**YOUR INSTRUCTIONS:**
Report how many lines in the data include "College", with the number as the only reply.

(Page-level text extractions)
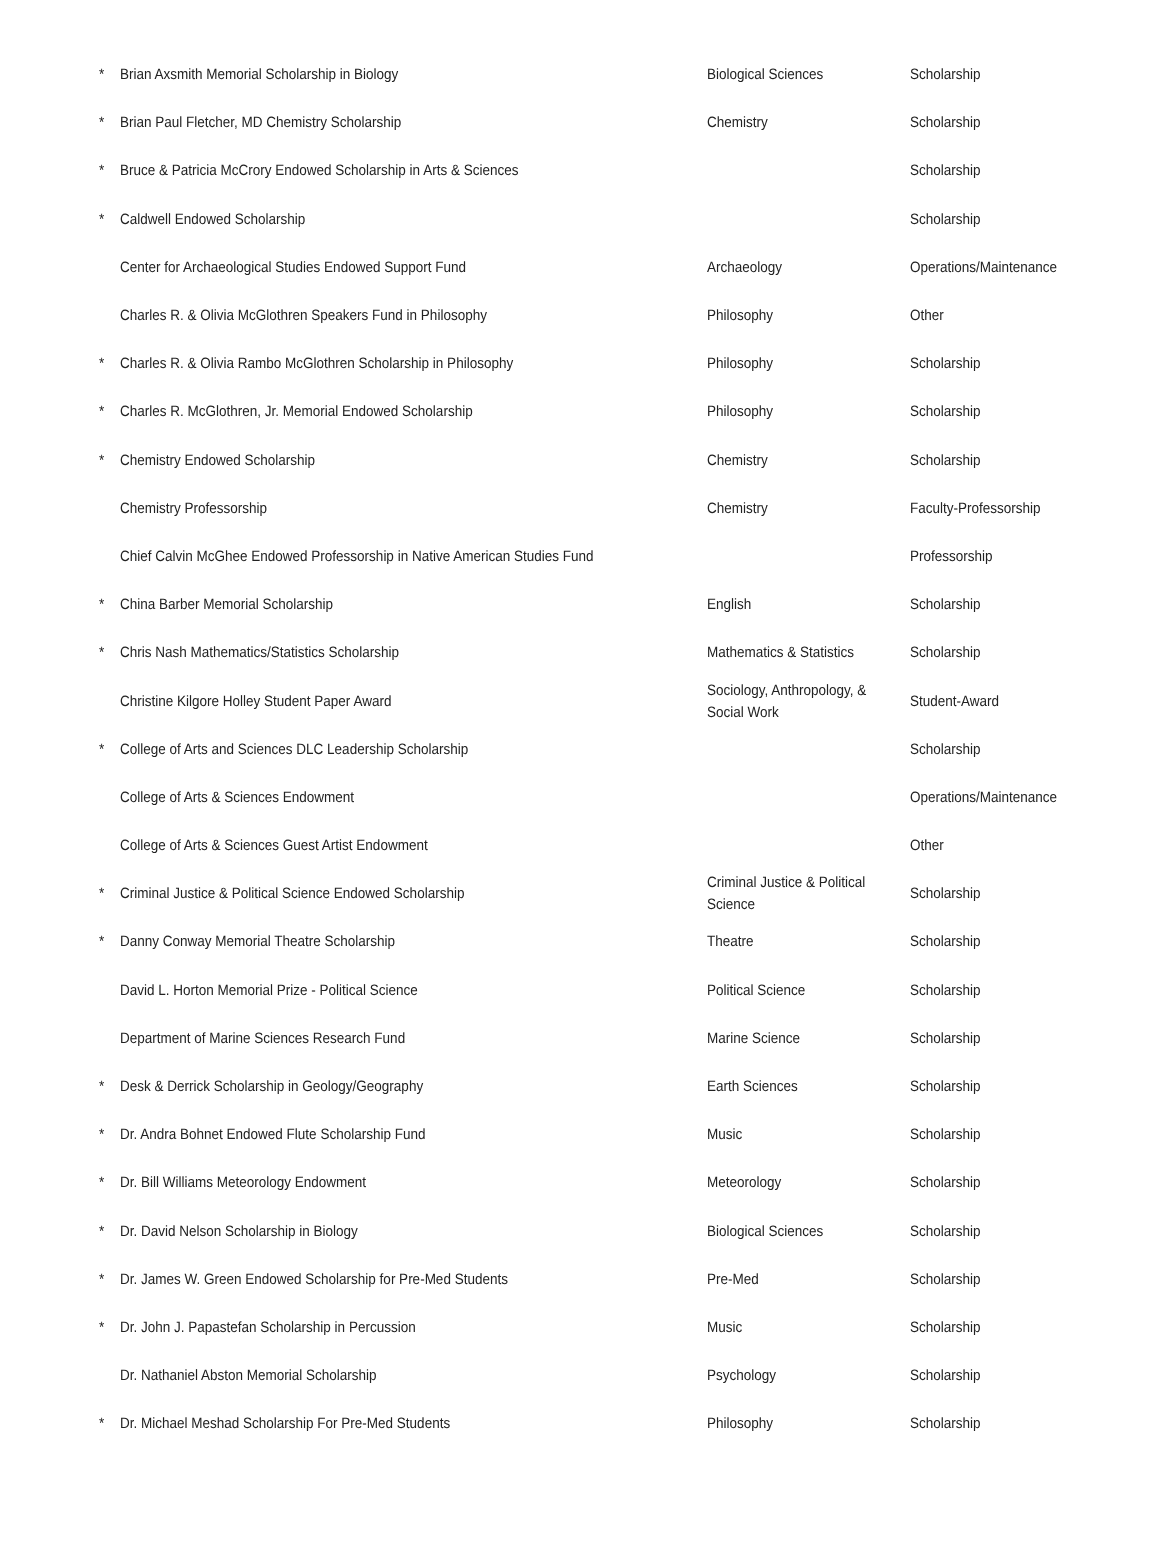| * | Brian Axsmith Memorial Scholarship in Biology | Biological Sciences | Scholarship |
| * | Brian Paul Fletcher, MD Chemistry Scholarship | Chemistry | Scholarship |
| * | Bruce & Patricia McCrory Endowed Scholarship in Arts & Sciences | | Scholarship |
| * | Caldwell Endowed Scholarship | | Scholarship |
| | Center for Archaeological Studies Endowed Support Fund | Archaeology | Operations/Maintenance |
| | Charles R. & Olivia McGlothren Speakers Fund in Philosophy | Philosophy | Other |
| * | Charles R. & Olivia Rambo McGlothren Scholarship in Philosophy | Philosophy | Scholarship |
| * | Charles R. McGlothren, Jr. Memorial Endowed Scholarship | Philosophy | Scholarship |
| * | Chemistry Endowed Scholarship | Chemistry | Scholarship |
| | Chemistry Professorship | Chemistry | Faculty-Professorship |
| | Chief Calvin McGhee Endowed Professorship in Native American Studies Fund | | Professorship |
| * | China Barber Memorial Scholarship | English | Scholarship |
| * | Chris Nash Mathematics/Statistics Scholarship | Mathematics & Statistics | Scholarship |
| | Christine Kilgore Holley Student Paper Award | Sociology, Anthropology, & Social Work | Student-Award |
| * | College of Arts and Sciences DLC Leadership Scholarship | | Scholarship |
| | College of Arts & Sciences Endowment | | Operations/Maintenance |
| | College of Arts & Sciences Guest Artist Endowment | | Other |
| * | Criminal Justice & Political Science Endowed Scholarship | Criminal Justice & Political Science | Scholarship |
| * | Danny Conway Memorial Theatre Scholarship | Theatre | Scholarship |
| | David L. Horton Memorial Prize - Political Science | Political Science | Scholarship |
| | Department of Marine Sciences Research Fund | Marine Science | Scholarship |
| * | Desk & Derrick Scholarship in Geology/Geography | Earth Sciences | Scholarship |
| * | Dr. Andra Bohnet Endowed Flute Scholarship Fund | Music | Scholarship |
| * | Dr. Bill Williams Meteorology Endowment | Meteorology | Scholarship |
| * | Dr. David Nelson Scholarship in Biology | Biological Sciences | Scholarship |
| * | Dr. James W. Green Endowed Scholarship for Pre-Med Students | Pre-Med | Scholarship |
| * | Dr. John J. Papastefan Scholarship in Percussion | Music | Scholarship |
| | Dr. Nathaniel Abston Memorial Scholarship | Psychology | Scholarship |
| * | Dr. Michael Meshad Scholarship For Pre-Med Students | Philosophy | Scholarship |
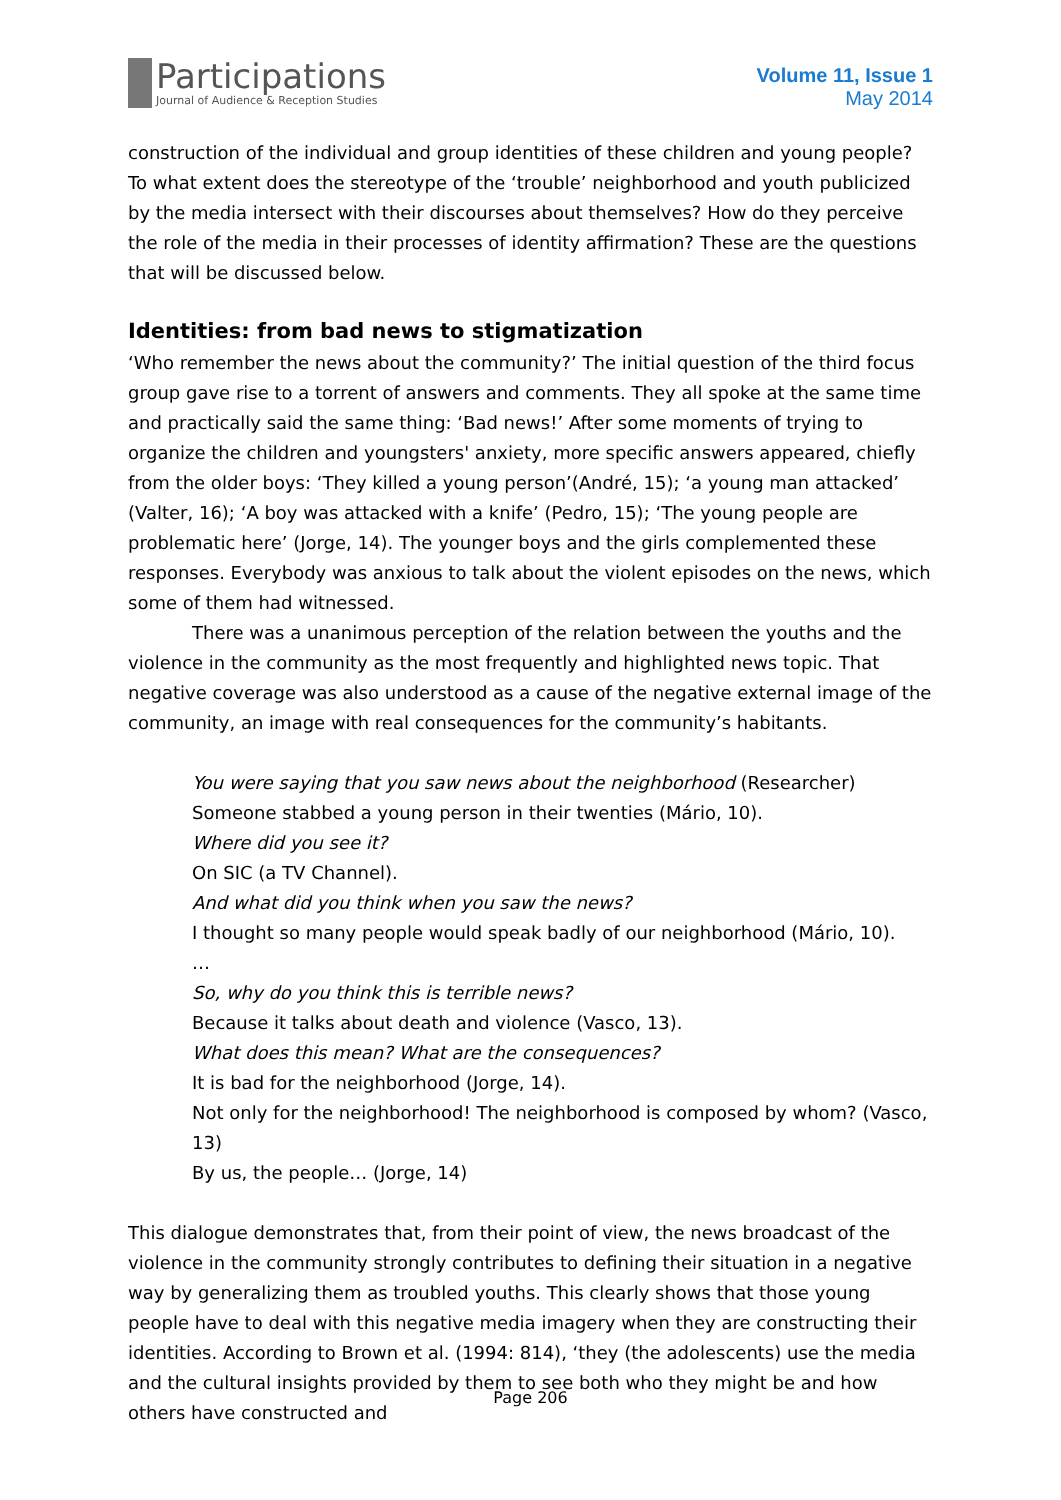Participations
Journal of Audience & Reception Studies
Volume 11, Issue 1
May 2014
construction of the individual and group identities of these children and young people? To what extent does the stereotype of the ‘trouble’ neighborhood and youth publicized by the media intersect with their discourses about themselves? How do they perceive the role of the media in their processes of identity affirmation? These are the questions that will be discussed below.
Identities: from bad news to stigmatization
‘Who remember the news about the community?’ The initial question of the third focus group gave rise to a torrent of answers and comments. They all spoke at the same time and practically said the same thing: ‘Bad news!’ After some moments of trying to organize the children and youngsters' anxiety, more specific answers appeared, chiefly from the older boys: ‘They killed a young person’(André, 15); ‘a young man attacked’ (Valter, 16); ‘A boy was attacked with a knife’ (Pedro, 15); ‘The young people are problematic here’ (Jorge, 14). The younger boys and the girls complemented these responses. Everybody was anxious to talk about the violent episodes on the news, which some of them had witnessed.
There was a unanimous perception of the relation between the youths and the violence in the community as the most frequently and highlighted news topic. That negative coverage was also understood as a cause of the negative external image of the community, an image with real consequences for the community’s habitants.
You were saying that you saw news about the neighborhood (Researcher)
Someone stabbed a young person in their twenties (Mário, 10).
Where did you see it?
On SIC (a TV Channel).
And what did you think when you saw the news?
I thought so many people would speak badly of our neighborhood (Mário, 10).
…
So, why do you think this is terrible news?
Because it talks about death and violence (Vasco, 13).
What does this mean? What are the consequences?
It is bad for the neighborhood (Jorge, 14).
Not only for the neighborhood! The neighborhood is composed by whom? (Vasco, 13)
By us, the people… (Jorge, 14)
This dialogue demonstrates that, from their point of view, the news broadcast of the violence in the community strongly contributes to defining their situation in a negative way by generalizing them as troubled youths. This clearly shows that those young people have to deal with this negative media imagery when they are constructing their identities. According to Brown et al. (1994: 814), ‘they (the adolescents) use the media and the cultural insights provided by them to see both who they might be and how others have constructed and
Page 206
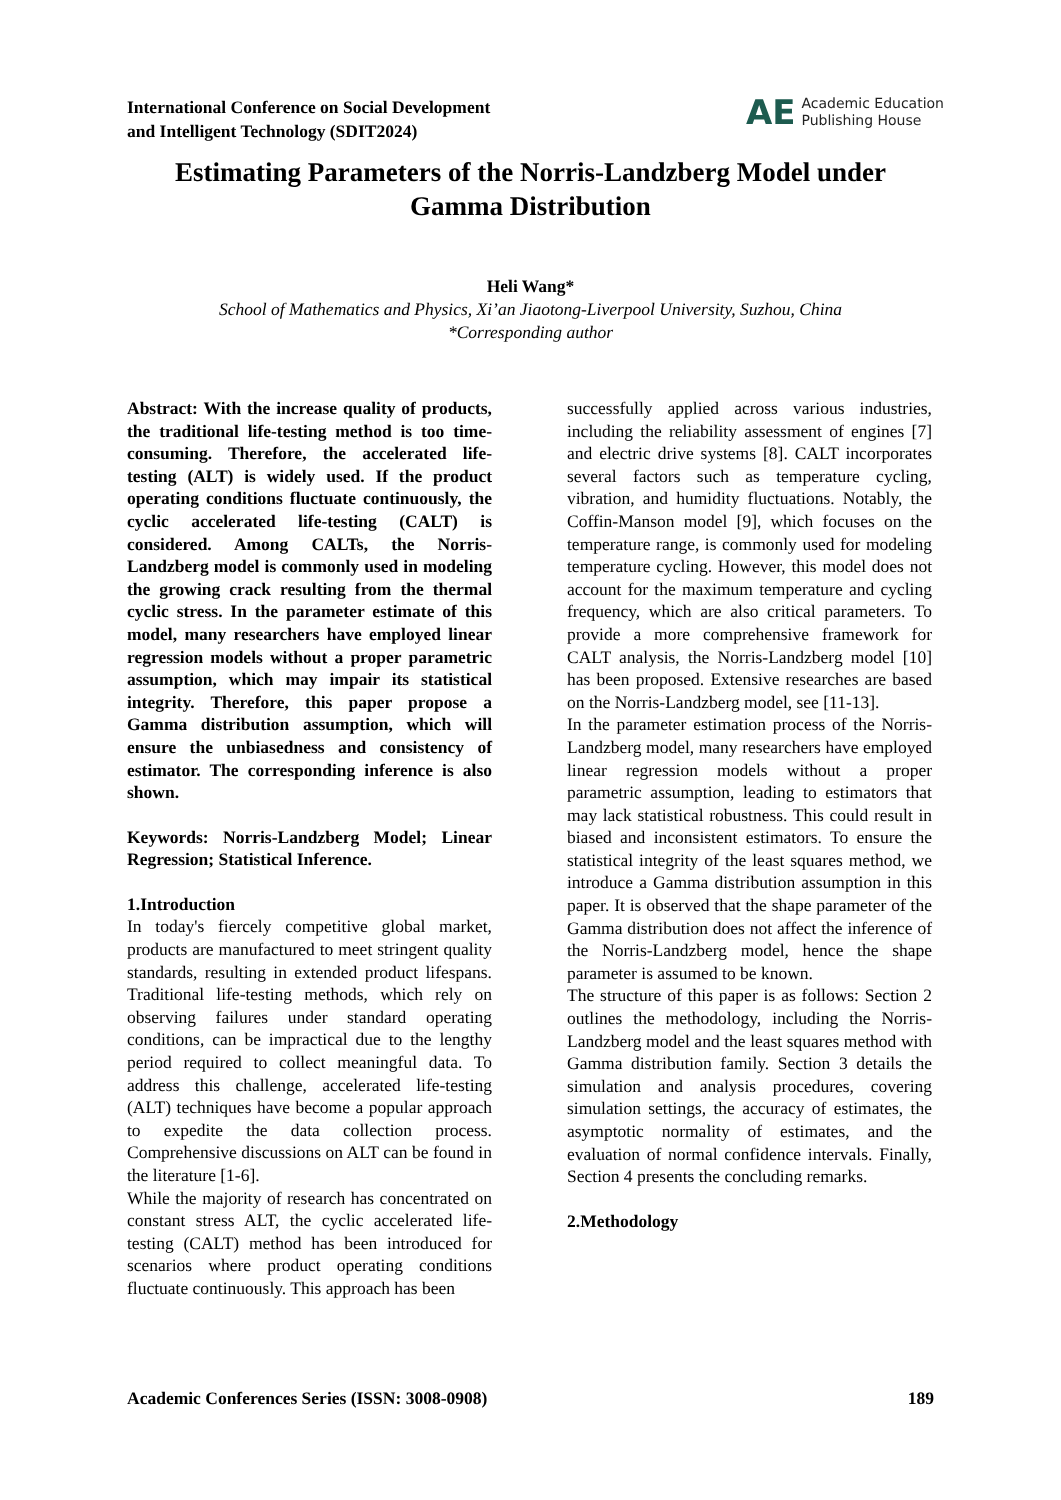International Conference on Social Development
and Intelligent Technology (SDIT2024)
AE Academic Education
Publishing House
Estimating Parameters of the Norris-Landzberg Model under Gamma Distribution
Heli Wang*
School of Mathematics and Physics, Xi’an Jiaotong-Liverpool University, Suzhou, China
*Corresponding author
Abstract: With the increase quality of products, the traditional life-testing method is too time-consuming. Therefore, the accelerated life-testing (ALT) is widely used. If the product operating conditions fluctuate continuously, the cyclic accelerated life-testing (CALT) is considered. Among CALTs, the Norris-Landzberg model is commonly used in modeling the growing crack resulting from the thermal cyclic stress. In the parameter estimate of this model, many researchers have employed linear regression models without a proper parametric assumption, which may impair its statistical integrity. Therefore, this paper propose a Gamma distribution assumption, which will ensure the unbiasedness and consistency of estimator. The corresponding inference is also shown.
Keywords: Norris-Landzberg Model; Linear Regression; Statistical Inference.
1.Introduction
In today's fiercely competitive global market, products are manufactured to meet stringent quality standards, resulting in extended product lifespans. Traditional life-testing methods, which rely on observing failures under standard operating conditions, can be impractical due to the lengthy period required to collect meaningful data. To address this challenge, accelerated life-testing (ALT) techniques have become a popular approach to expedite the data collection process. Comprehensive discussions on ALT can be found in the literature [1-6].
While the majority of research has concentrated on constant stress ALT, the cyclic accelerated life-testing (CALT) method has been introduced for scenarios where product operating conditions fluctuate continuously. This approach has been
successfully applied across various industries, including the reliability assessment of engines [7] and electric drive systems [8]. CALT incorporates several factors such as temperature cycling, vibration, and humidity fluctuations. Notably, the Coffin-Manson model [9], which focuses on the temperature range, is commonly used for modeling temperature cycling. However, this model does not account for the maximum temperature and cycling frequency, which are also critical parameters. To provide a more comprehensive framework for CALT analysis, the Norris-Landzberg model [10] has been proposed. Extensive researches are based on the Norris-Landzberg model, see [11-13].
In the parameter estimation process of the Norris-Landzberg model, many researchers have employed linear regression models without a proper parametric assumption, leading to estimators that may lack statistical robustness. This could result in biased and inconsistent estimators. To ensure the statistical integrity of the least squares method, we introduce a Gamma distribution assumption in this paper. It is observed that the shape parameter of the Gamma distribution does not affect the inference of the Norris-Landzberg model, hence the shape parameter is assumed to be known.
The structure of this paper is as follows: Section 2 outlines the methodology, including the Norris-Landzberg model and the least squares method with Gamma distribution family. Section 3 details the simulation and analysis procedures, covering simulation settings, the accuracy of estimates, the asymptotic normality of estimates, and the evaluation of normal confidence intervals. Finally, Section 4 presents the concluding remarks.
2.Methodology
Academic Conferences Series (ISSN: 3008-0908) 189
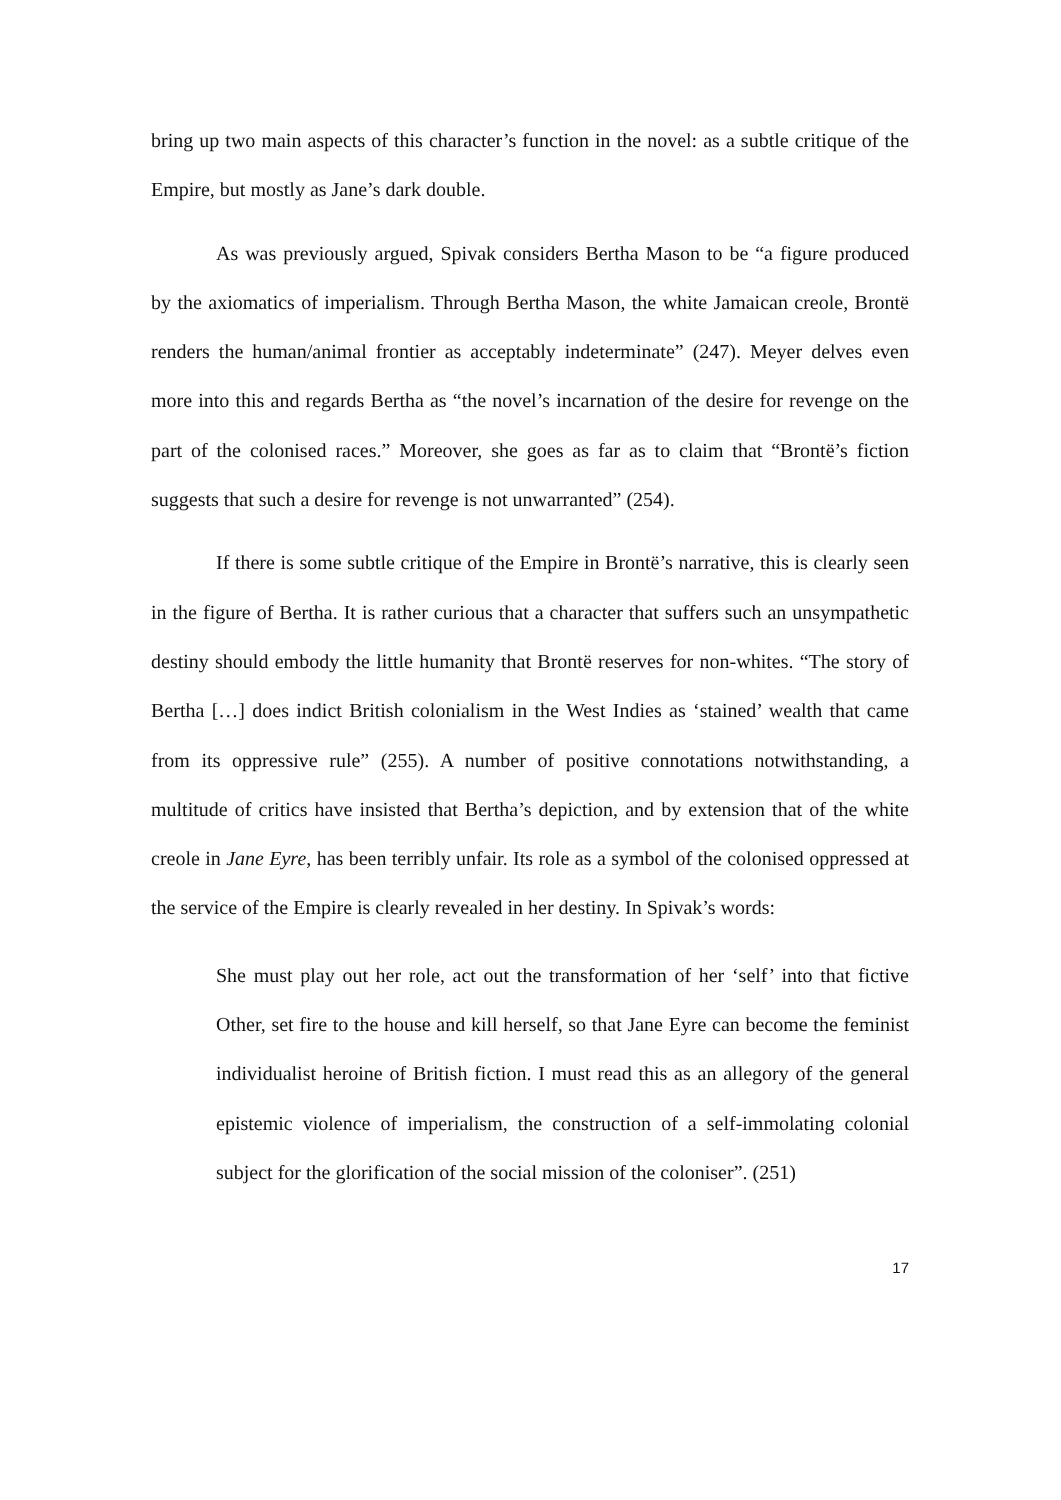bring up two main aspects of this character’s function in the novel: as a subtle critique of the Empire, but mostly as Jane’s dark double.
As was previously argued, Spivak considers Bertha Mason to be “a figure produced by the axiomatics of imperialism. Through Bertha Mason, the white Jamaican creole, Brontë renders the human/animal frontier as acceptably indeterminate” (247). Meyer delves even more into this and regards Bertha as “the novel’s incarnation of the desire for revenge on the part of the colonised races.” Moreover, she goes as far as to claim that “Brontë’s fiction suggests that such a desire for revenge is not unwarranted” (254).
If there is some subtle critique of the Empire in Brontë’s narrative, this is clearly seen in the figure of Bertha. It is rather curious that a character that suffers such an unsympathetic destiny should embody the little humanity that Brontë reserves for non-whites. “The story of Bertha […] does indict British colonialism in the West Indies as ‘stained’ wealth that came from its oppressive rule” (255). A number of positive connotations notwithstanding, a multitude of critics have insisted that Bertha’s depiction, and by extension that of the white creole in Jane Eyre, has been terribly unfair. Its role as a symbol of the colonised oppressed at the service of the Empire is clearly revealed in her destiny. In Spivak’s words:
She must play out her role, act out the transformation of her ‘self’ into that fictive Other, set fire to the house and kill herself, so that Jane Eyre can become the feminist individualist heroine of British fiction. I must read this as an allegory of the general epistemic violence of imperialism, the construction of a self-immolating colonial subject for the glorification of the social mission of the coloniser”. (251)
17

**EXPECTED OUTPUT:**
3